Instructions to follow:
Set down the first line below and each line after it, ending with the one that holds "Crikbets99 id". Pictures do not belong in the copy.

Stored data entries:
----

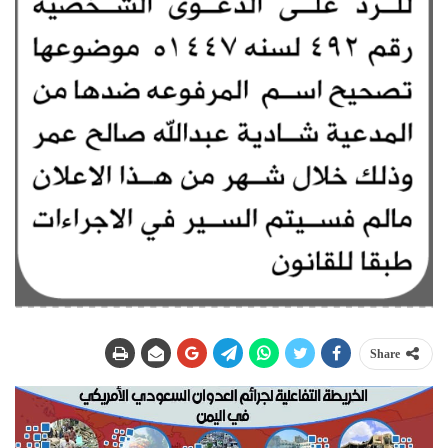
Share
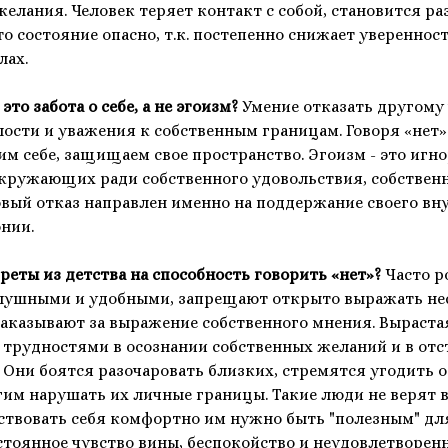
желания. Человек теряет контакт с собой, становится 
о состояние опасно, т.к. постепенно снижает уверенност
лах.
это забота о себе, а не эгоизм?
Умение отказать другому
лости и уважения к собственным границам. Говоря «нет
им себе, защищаем свое пространство. Эгоизм - это игн
кружающих ради собственного удовольствия, собствен
овый отказ направлен именно на поддержание своего вн
онии.
реты из детства на способность говорить «нет»?
Часто р
слушными и удобными, запрещают открыто выражать нес
наказывают за выражение собственного мнения. Вырастая
 трудностями в осознании собственных желаний и в от
 Они боятся разочаровать близких, стремятся угодить 
им нарушать их личные границы. Такие люди не верят в
вствовать себя комфортно им нужно быть "полезным" д
стоянное чувство вины, беспокойство и неудовлетворен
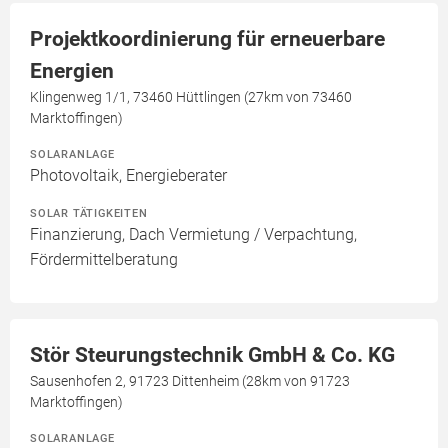
Projektkoordinierung für erneuerbare
Energien
Klingenweg 1/1, 73460 Hüttlingen (27km von 73460
Marktoffingen)
SOLARANLAGE
Photovoltaik, Energieberater
SOLAR TÄTIGKEITEN
Finanzierung, Dach Vermietung / Verpachtung,
Fördermittelberatung
Stör Steurungstechnik GmbH & Co. KG
Sausenhofen 2, 91723 Dittenheim (28km von 91723
Marktoffingen)
SOLARANLAGE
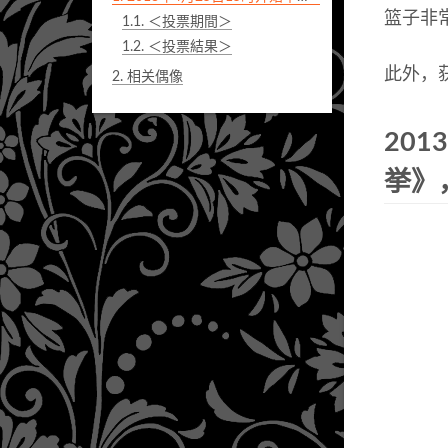
篮子非
1.1.
＜投票期間＞
1.2.
＜投票結果＞
此外，
2.
相关偶像
20
挙》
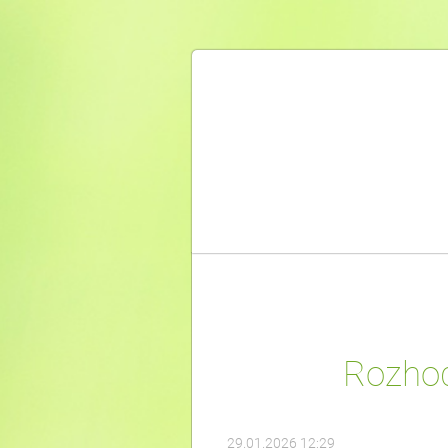
Rozhodn
29.01.2026 12:29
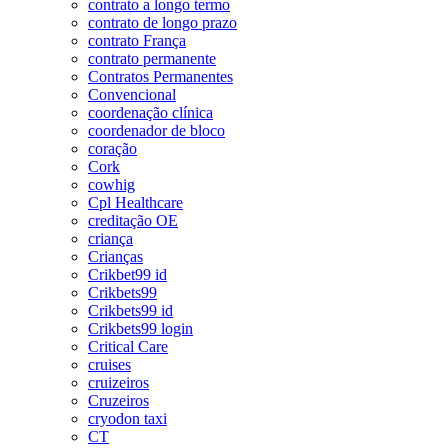
contrato a longo termo
contrato de longo prazo
contrato França
contrato permanente
Contratos Permanentes
Convencional
coordenação clínica
coordenador de bloco
coração
Cork
cowhig
Cpl Healthcare
creditação OE
criança
Crianças
Crikbet99 id
Crikbets99
Crikbets99 id
Crikbets99 login
Critical Care
cruises
cruizeiros
Cruzeiros
cryodon taxi
CT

----

Response:
Share
желания. Человек теряет контакт с собой, становится 
о состояние опасно, т.к. постепенно снижает уверенност
лах.
это забота о себе, а не эгоизм?
Умение отказать другому
лости и уважения к собственным границам. Говоря «нет
им себе, защищаем свое пространство. Эгоизм - это игн
кружающих ради собственного удовольствия, собствен
овый отказ направлен именно на поддержание своего вн
онии.
реты из детства на способность говорить «нет»?
Часто р
слушными и удобными, запрещают открыто выражать нес
наказывают за выражение собственного мнения. Вырастая
 трудностями в осознании собственных желаний и в от
 Они боятся разочаровать близких, стремятся угодить 
им нарушать их личные границы. Такие люди не верят в
вствовать себя комфортно им нужно быть "полезным" д
стоянное чувство вины, беспокойство и неудовлетворен
Projektkoordinierung für erneuerbare
Energien
Klingenweg 1/1, 73460 Hüttlingen (27km von 73460
Marktoffingen)
SOLARANLAGE
Photovoltaik, Energieberater
SOLAR TÄTIGKEITEN
Finanzierung, Dach Vermietung / Verpachtung,
Fördermittelberatung
Stör Steurungstechnik GmbH & Co. KG
Sausenhofen 2, 91723 Dittenheim (28km von 91723
Marktoffingen)
SOLARANLAGE
篮子非
1.1.
＜投票期間＞
1.2.
＜投票結果＞
此外，
2.
相关偶像
20
挙》
Rozhodn
29.01.2026 12:29
contrato a longo termo
contrato de longo prazo
contrato França
contrato permanente
Contratos Permanentes
Convencional
coordenação clínica
coordenador de bloco
coração
Cork
cowhig
Cpl Healthcare
creditação OE
criança
Crianças
Crikbet99 id
Crikbets99
Crikbets99 id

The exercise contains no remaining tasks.